O senador Flávio Bolsonaro (PL-RJ) está ganhando mais popularidade entre os eleitores de acordo com novas pesquisas para a eleição presidencial de 2026. Mas essa não é a única atenção que o pré-candidato ao Planalto recebe.
Levantamento do Instituto Paraná Pesquisas divulgado nesta sexta-feira (27) mostra empate técnico em cenários de primeiro e segundo turno entre o primogênito do ex-presidente Jair Bolsonaro e o atual presidente, Luiz Inácio Lula da Silva (PT).

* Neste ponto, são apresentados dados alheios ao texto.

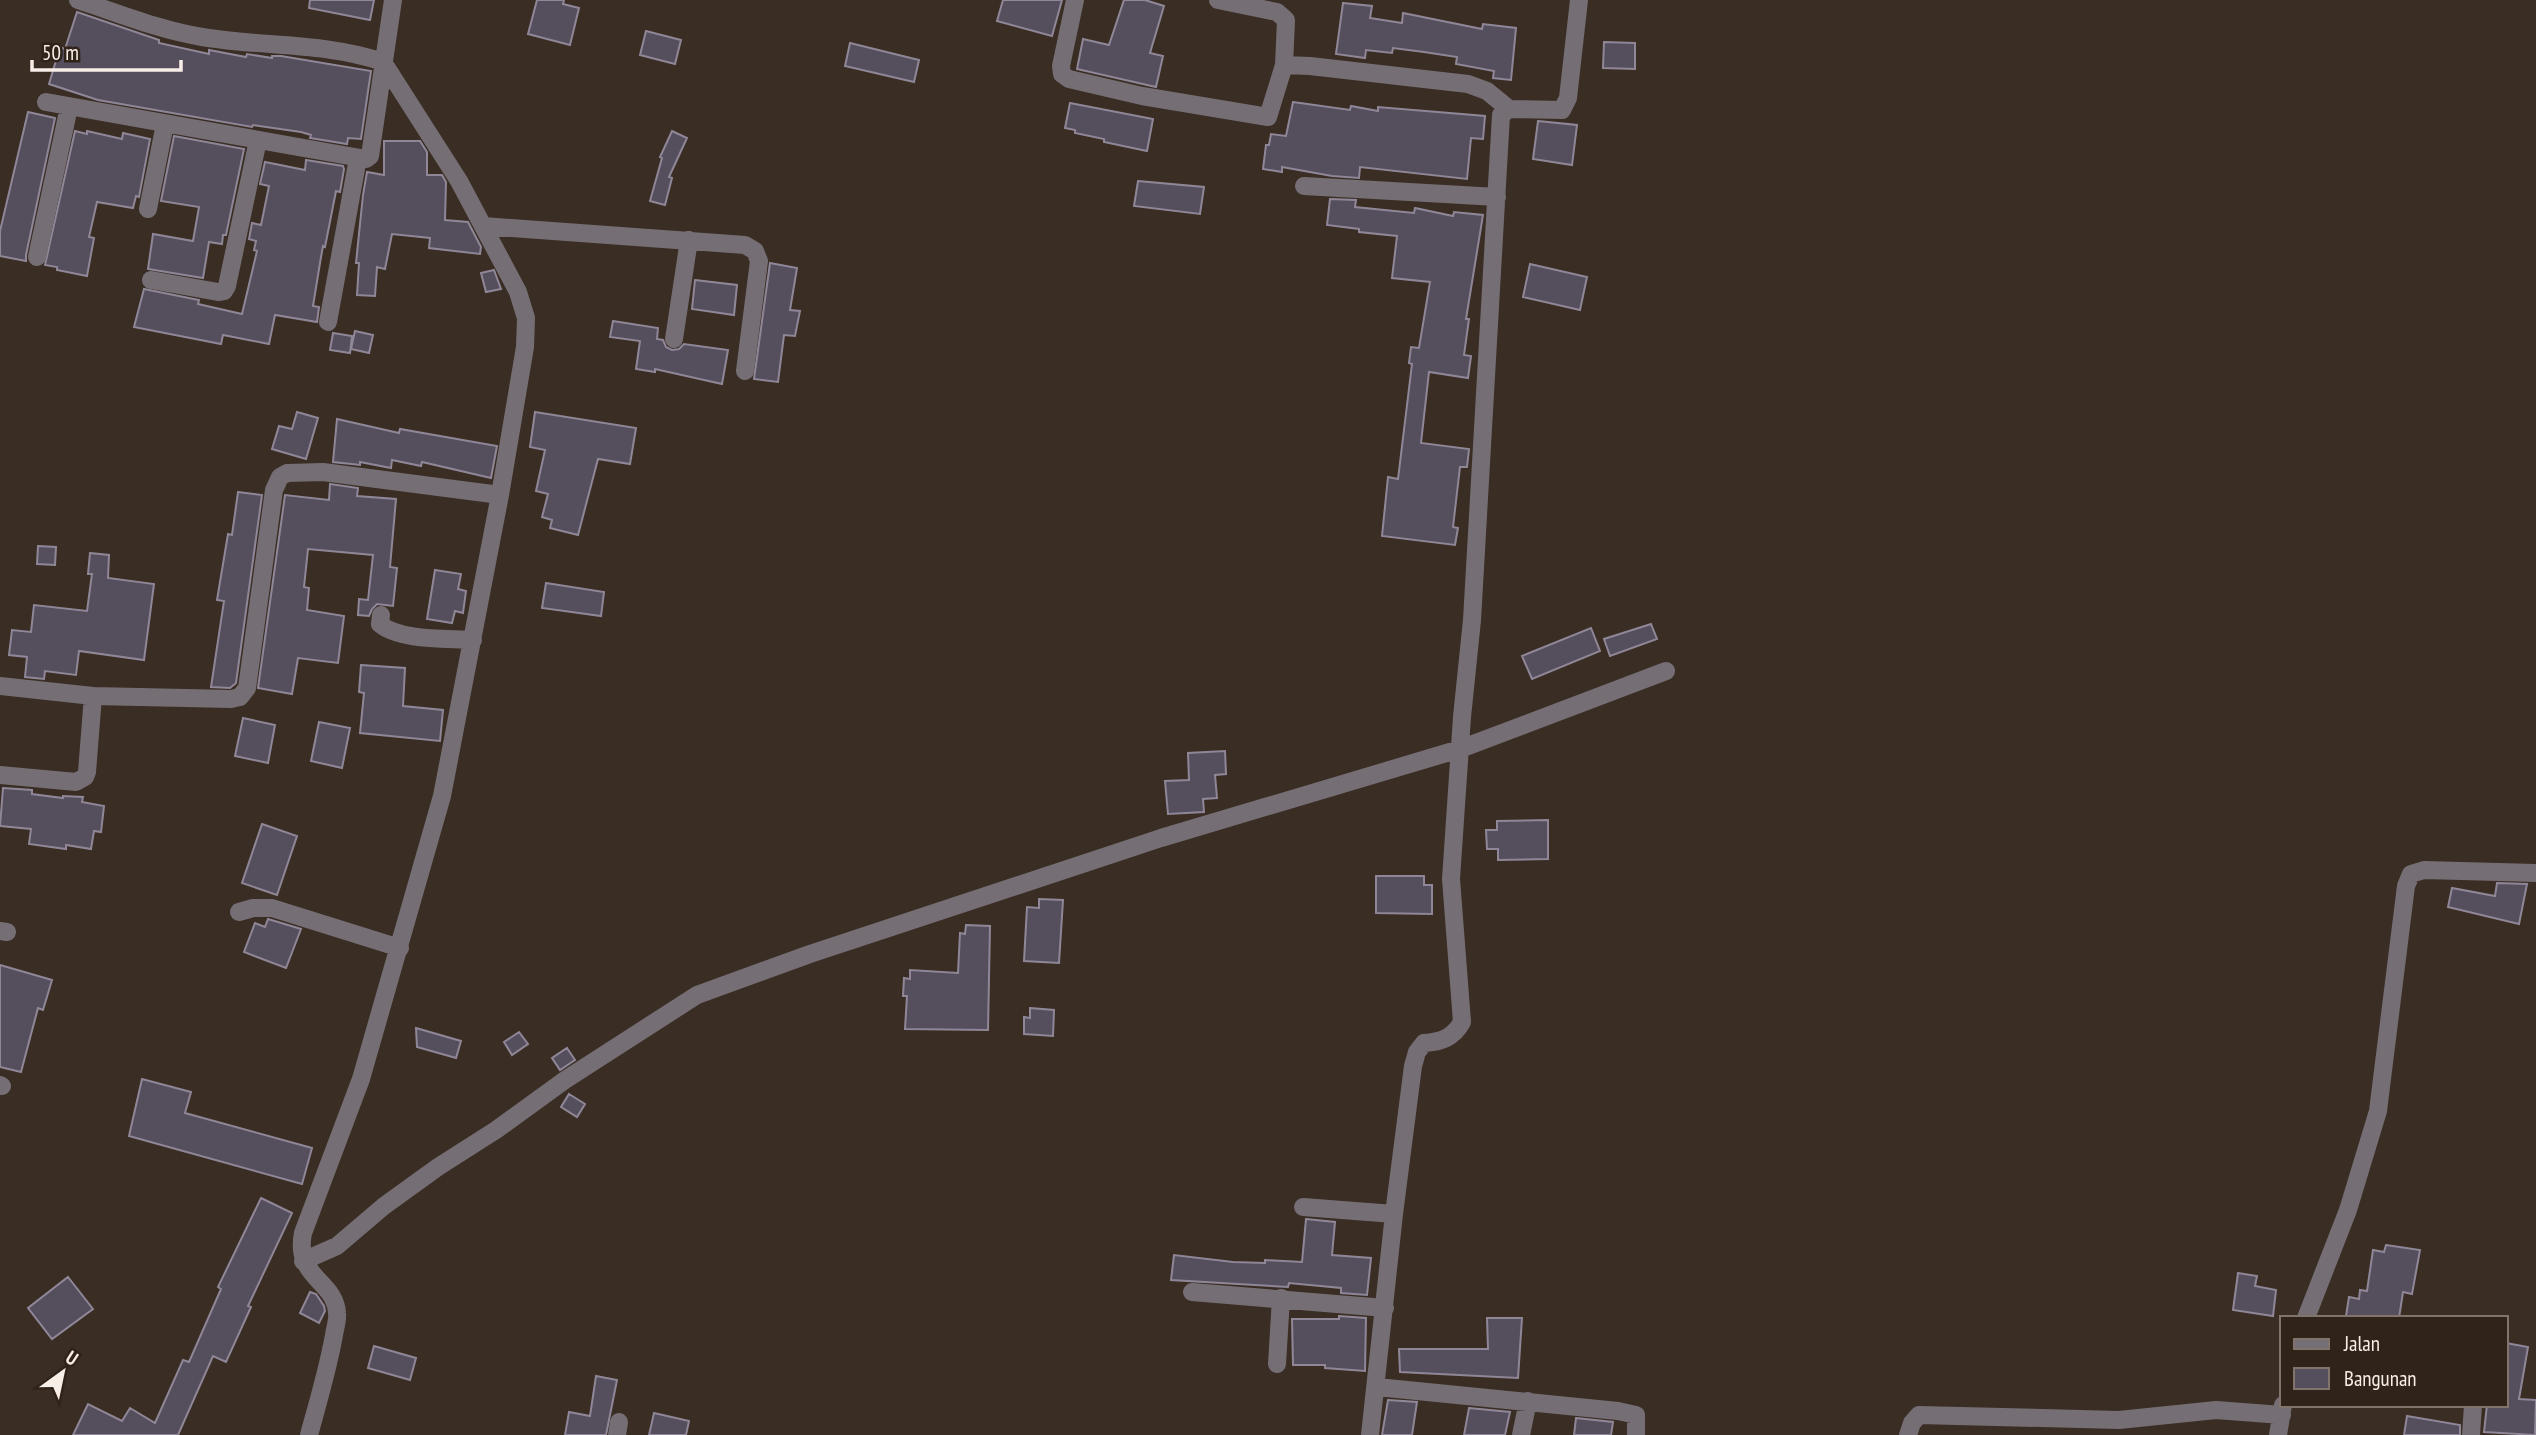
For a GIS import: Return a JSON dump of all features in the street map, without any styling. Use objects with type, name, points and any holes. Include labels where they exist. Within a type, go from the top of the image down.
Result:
[{"type":"street","points":[[78,0],[200,37],[338,50],[383,62],[459,181],[518,292],[526,318],[525,347],[500,495],[443,796],[361,1079],[300,1246],[303,1261],[332,1300],[337,1313],[330,1356],[309,1435]]},
{"type":"street","points":[[46,102],[366,159],[370,156],[393,0]]},
{"type":"street","points":[[1075,0],[1061,66],[1062,74],[1069,79],[1142,96],[1268,117],[1284,65],[1286,20],[1277,12],[1218,0]]},
{"type":"street","points":[[1370,1435],[1394,1214],[1417,1052],[1424,1043],[1439,1042],[1456,1033],[1462,1023],[1451,879],[1472,620],[1501,115],[1509,109],[1562,110],[1568,98],[1579,0]]},
{"type":"street","points":[[1284,65],[1468,84],[1487,91],[1509,109]]},
{"type":"street","points":[[37,257],[69,107]]},
{"type":"street","points":[[148,209],[166,124]]},
{"type":"street","points":[[151,280],[218,292],[224,290],[258,140]]},
{"type":"street","points":[[328,322],[358,158]]},
{"type":"street","points":[[1304,186],[1497,197]]},
{"type":"street","points":[[483,226],[745,245],[755,251],[759,261],[745,371]]},
{"type":"street","points":[[674,339],[689,240]]},
{"type":"street","points":[[0,686],[93,696],[240,697],[247,688],[274,490],[280,477],[287,473],[323,471],[500,495]]},
{"type":"street","points":[[381,615],[380,624],[395,633],[473,640]]},
{"type":"street","points":[[303,1261],[337,1246],[384,1206],[438,1167],[496,1130],[599,1057],[697,995],[810,954],[1161,838],[1460,749],[1666,671]]},
{"type":"street","points":[[0,775],[76,782],[81,780],[87,772],[93,696]]},
{"type":"street","points":[[2307,1316],[2348,1210],[2378,1111],[2406,886],[2411,874],[2424,870],[2536,873]]},
{"type":"street","points":[[239,912],[253,908],[272,908],[400,948]]},
{"type":"street","points":[[1303,1207],[1394,1214]]},
{"type":"street","points":[[1192,1292],[1385,1308]]},
{"type":"street","points":[[1277,1364],[1281,1298]]},
{"type":"street","points":[[1377,1387],[1618,1411],[1636,1415],[1636,1435]]},
{"type":"street","points":[[1521,1435],[1528,1401]]},
{"type":"street","points":[[2471,1435],[2473,1407]]},
{"type":"street","points":[[1908,1435],[1912,1423],[1919,1415],[2119,1420],[2216,1410],[2282,1410],[2278,1435]]},
{"type":"building","points":[[310,0],[374,0],[370,20],[309,8]]},
{"type":"building","points":[[537,0],[564,0],[563,4],[579,8],[570,45],[528,34]]},
{"type":"building","points":[[1003,0],[1062,0],[1052,36],[997,21]]},
{"type":"building","points":[[1124,0],[1145,0],[1164,6],[1150,53],[1163,56],[1156,87],[1077,69],[1083,39],[1109,45]]},
{"type":"building","points":[[1343,3],[1372,6],[1370,18],[1402,23],[1403,13],[1482,29],[1483,24],[1516,28],[1511,80],[1493,78],[1494,71],[1456,64],[1457,57],[1424,52],[1393,48],[1392,53],[1366,50],[1365,58],[1336,54]]},
{"type":"building","points":[[77,12],[159,40],[159,43],[209,54],[209,50],[246,57],[247,54],[272,58],[281,56],[371,71],[361,139],[348,138],[347,144],[310,138],[311,135],[301,132],[252,127],[98,100],[49,84],[60,47],[65,49]]},
{"type":"building","points":[[646,31],[681,40],[675,64],[640,55]]},
{"type":"building","points":[[1604,42],[1635,43],[1635,69],[1603,68]]},
{"type":"building","points":[[850,43],[919,60],[914,82],[845,66]]},
{"type":"building","points":[[1293,102],[1350,110],[1351,106],[1378,111],[1378,107],[1485,116],[1483,139],[1471,138],[1467,179],[1360,167],[1359,178],[1282,167],[1282,172],[1263,169],[1266,145],[1269,145],[1271,134],[1286,136]]},
{"type":"building","points":[[1070,103],[1153,119],[1147,151],[1104,142],[1104,139],[1065,128]]},
{"type":"building","points":[[28,112],[55,118],[26,261],[0,256],[0,231]]},
{"type":"building","points":[[1538,121],[1577,125],[1572,165],[1533,159]]},
{"type":"building","points":[[75,131],[122,139],[123,133],[150,139],[139,197],[136,196],[133,208],[97,202],[89,237],[94,238],[87,276],[45,265]]},
{"type":"building","points":[[672,131],[687,138],[669,177],[672,178],[665,205],[650,201],[662,158],[660,157]]},
{"type":"building","points":[[174,136],[244,149],[226,235],[223,235],[222,244],[209,242],[203,278],[148,269],[153,234],[193,241],[199,207],[161,201]]},
{"type":"building","points":[[384,141],[420,141],[427,152],[427,175],[442,175],[446,182],[445,220],[468,222],[481,247],[480,254],[429,248],[430,238],[392,234],[385,269],[377,267],[375,296],[357,295],[359,263],[356,263],[367,172],[384,175]]},
{"type":"building","points":[[306,160],[343,166],[344,169],[340,192],[336,191],[321,257],[313,306],[319,307],[317,322],[275,315],[269,344],[223,335],[221,344],[134,327],[144,289],[199,300],[198,304],[242,314],[257,251],[254,250],[256,241],[249,239],[252,223],[261,225],[269,186],[260,184],[265,162],[305,170]]},
{"type":"building","points":[[1138,181],[1204,187],[1200,214],[1134,206]]},
{"type":"building","points":[[1330,199],[1356,200],[1355,207],[1414,213],[1415,208],[1453,216],[1454,212],[1483,215],[1466,319],[1469,319],[1464,355],[1471,356],[1468,378],[1429,372],[1421,443],[1469,449],[1467,467],[1460,467],[1453,527],[1458,528],[1455,545],[1382,536],[1388,477],[1398,479],[1412,364],[1409,363],[1411,347],[1419,348],[1430,282],[1392,278],[1397,236],[1327,225]]},
{"type":"building","points":[[770,263],[797,268],[790,310],[800,311],[795,336],[784,335],[778,382],[754,379]]},
{"type":"building","points":[[1530,264],[1587,277],[1580,310],[1523,297]]},
{"type":"building","points":[[494,270],[501,289],[486,292],[481,273]]},
{"type":"building","points":[[695,280],[737,285],[734,315],[692,309]]},
{"type":"building","points":[[613,321],[658,328],[657,339],[663,340],[666,347],[672,350],[679,349],[684,344],[728,350],[722,384],[655,369],[655,372],[636,369],[640,341],[610,337]]},
{"type":"building","points":[[355,331],[373,335],[369,353],[351,349]]},
{"type":"building","points":[[333,333],[352,336],[350,353],[330,350]]},
{"type":"building","points":[[297,412],[318,418],[306,459],[272,449],[279,426],[292,429]]},
{"type":"building","points":[[535,412],[636,428],[630,464],[598,459],[578,535],[550,528],[552,520],[542,517],[548,494],[536,491],[545,450],[530,447]]},
{"type":"building","points":[[337,419],[399,433],[400,429],[497,446],[491,478],[422,462],[421,466],[392,460],[391,468],[360,462],[360,465],[333,462]]},
{"type":"building","points":[[330,484],[358,488],[357,496],[396,499],[390,567],[397,568],[393,606],[377,604],[369,616],[358,615],[359,599],[368,600],[373,555],[308,549],[304,587],[309,588],[307,610],[344,616],[338,663],[298,658],[292,694],[258,688],[285,495],[329,500]]},
{"type":"building","points":[[238,492],[262,495],[236,683],[230,688],[211,687],[224,601],[217,600],[228,534],[232,535]]},
{"type":"building","points":[[38,546],[56,547],[55,565],[37,564]]},
{"type":"building","points":[[90,553],[109,555],[108,578],[154,584],[144,660],[79,651],[76,675],[45,671],[44,679],[25,677],[27,657],[9,655],[12,630],[31,632],[34,605],[87,611],[92,574],[88,574]]},
{"type":"building","points":[[435,570],[461,574],[458,589],[466,591],[463,613],[455,611],[452,623],[427,619]]},
{"type":"building","points":[[546,583],[604,592],[601,616],[542,608]]},
{"type":"building","points":[[1651,624],[1657,639],[1610,656],[1604,639]]},
{"type":"building","points":[[1591,628],[1600,651],[1532,679],[1522,656]]},
{"type":"building","points":[[361,665],[405,668],[403,706],[443,710],[440,741],[360,733],[364,693],[359,692]]},
{"type":"building","points":[[243,718],[275,725],[268,763],[235,756]]},
{"type":"building","points":[[319,722],[350,728],[342,768],[311,761]]},
{"type":"building","points":[[1225,751],[1226,774],[1215,775],[1217,798],[1203,799],[1204,812],[1168,814],[1165,781],[1189,780],[1188,753]]},
{"type":"building","points":[[3,788],[32,790],[32,794],[63,798],[83,797],[82,802],[104,806],[101,832],[94,831],[91,849],[29,844],[31,829],[0,826]]},
{"type":"building","points":[[1548,820],[1548,859],[1498,860],[1498,849],[1487,849],[1486,830],[1497,830],[1497,821]]},
{"type":"building","points":[[262,824],[297,836],[277,895],[242,883]]},
{"type":"building","points":[[1376,876],[1424,876],[1424,885],[1432,885],[1432,914],[1376,913]]},
{"type":"building","points":[[2497,883],[2527,884],[2519,924],[2448,907],[2452,888],[2495,896]]},
{"type":"building","points":[[1039,899],[1063,900],[1059,963],[1024,961],[1027,907],[1039,908]]},
{"type":"building","points":[[268,919],[301,929],[286,968],[244,952],[255,923],[265,927]]},
{"type":"building","points":[[966,925],[990,926],[988,1030],[905,1029],[907,996],[903,996],[904,978],[910,979],[910,970],[958,973],[960,933],[965,934]]},
{"type":"building","points":[[0,965],[52,980],[43,1010],[38,1008],[21,1072],[0,1067]]},
{"type":"building","points":[[1030,1008],[1054,1010],[1053,1036],[1024,1034],[1024,1017],[1030,1018]]},
{"type":"building","points":[[416,1028],[461,1041],[456,1058],[417,1047]]},
{"type":"building","points":[[519,1032],[528,1044],[512,1055],[504,1042]]},
{"type":"building","points":[[567,1048],[575,1060],[560,1070],[552,1058]]},
{"type":"building","points":[[142,1079],[191,1092],[185,1113],[312,1148],[302,1184],[129,1136]]},
{"type":"building","points":[[569,1094],[585,1104],[577,1117],[561,1107]]},
{"type":"building","points":[[261,1198],[292,1213],[248,1306],[251,1307],[226,1362],[213,1356],[178,1435],[73,1435],[88,1404],[122,1421],[130,1408],[155,1423],[183,1360],[189,1362],[221,1289],[218,1287]]},
{"type":"building","points":[[1306,1219],[1335,1222],[1332,1255],[1371,1258],[1367,1295],[1341,1293],[1341,1288],[1289,1283],[1288,1287],[1171,1280],[1174,1255],[1233,1262],[1302,1262]]},
{"type":"building","points":[[2386,1245],[2420,1250],[2412,1294],[2403,1292],[2399,1316],[2346,1316],[2349,1297],[2359,1299],[2360,1290],[2367,1291],[2373,1250],[2384,1252]]},
{"type":"building","points":[[2238,1273],[2257,1276],[2255,1286],[2276,1290],[2273,1316],[2233,1310]]},
{"type":"building","points":[[68,1277],[93,1309],[52,1339],[28,1308]]},
{"type":"building","points":[[310,1292],[316,1294],[324,1306],[325,1311],[319,1323],[300,1313]]},
{"type":"building","points":[[1339,1316],[1366,1318],[1365,1371],[1325,1368],[1325,1365],[1293,1365],[1292,1319],[1339,1319]]},
{"type":"building","points":[[1487,1318],[1522,1318],[1518,1378],[1400,1372],[1399,1349],[1488,1349]]},
{"type":"building","points":[[2508,1343],[2528,1347],[2519,1399],[2536,1400],[2535,1435],[2484,1432],[2487,1407],[2508,1407]]},
{"type":"building","points":[[374,1346],[416,1358],[410,1380],[368,1368]]},
{"type":"building","points":[[596,1376],[617,1380],[606,1435],[565,1435],[569,1412],[590,1416]]},
{"type":"building","points":[[1388,1400],[1417,1402],[1412,1435],[1382,1435]]},
{"type":"building","points":[[1469,1408],[1510,1412],[1505,1435],[1464,1435]]},
{"type":"building","points":[[654,1413],[689,1421],[686,1435],[649,1435]]},
{"type":"building","points":[[2407,1416],[2460,1425],[2460,1435],[2404,1435]]},
{"type":"building","points":[[1576,1418],[1613,1422],[1611,1435],[1574,1435]]}]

No principal cenário estimulado, conforme mostrou O Brasilianista, quando nomes são apresentados aos entrevistados, Lula aparece com 39,6% das intenções de voto, enquanto Flávio Bolsonaro registra 35,3%.
Na sequência surgem o governador do Paraná, Ratinho Junior, com 7,6%, e o governador de Minas Gerais, Romeu Zema, com 3,8%. Outros nomes testados tiveram percentuais menores, como o empresário Renan Santos e o ex-ministro Aldo Rebelo.
Os dados mostram uma disputa concentrada entre dois polos, cenário que costuma ocorrer quando o eleitorado se divide entre grupos políticos já consolidados. Esse tipo de configuração pode reduzir o espaço para candidaturas alternativas, embora o quadro ainda seja considerado inicial.
Em um eventual segundo turno entre Lula e Flávio Bolsonaro, o levantamento aponta 44,4% para o senador e 43,8% para o presidente. A diferença está dentro da margem de erro, caracterizando empate técnico.
Reportagem da CNN Brasil destaca que esta é a primeira vez na série de levantamentos do instituto em que Flávio Bolsonaro aparece numericamente à frente de Lula em uma simulação de segundo turno, embora ainda dentro da margem de erro. No entanto, os resultados das pesquisas não representam necessariamente o resultado final.
Flávio Bolsonaro está ganhando relevância no exterior
O resultado da pesquisa sai um dia após Flávio Bolsonaro aparecer na capa da revista americana Bloomberg na última quinta-feira (26).
Em uma reportagem que aborda as eleições de outubro, o periódico destaca que o senador faz uma “ascensão meteórica” nas pesquisas presidenciais que surpreende os céticos.
Para o filho de Jair Bolsonaro, essa visibilidade pode ser um ponto essencial para desenvolver sua campanha por aqui. Em especial, o uso da influência de seu irmão, o ex-deputado Eduardo Bolsonaro, nos Estados Unidos pode levar a imagem do clã para outros países, atraindo aliados.
Segundo a Bloomberg, a candidatura presidencial de Flávio está ganhando força, surpreendendo os céticos que inicialmente pensaram que se tratava de uma manobra para obter anistia para seu pai, condenado a 27 anos e três meses de prisão por participar do núcleo principal da trama golpista — que culminaram nos atos de 8 de janeiro.
Com o objetivo de conquistar eleitores além da base de apoio do clã Bolsonaro, em especial o conhecido como “Centrão”, o pré-candidato tenta utilizar um tom mais ameno e se apresenta como uma “versão mais moderada” de Jair Bolsonaro.
A principal divergência ainda está nas suas promessas econômicas, que ainda não parecem convencer boa parte dos investidores brasileiros. Isso porque não há detalhes concretos de seus planos, limitando-se a promessas vagas de cortes de gastos, privatizações e desburocratização.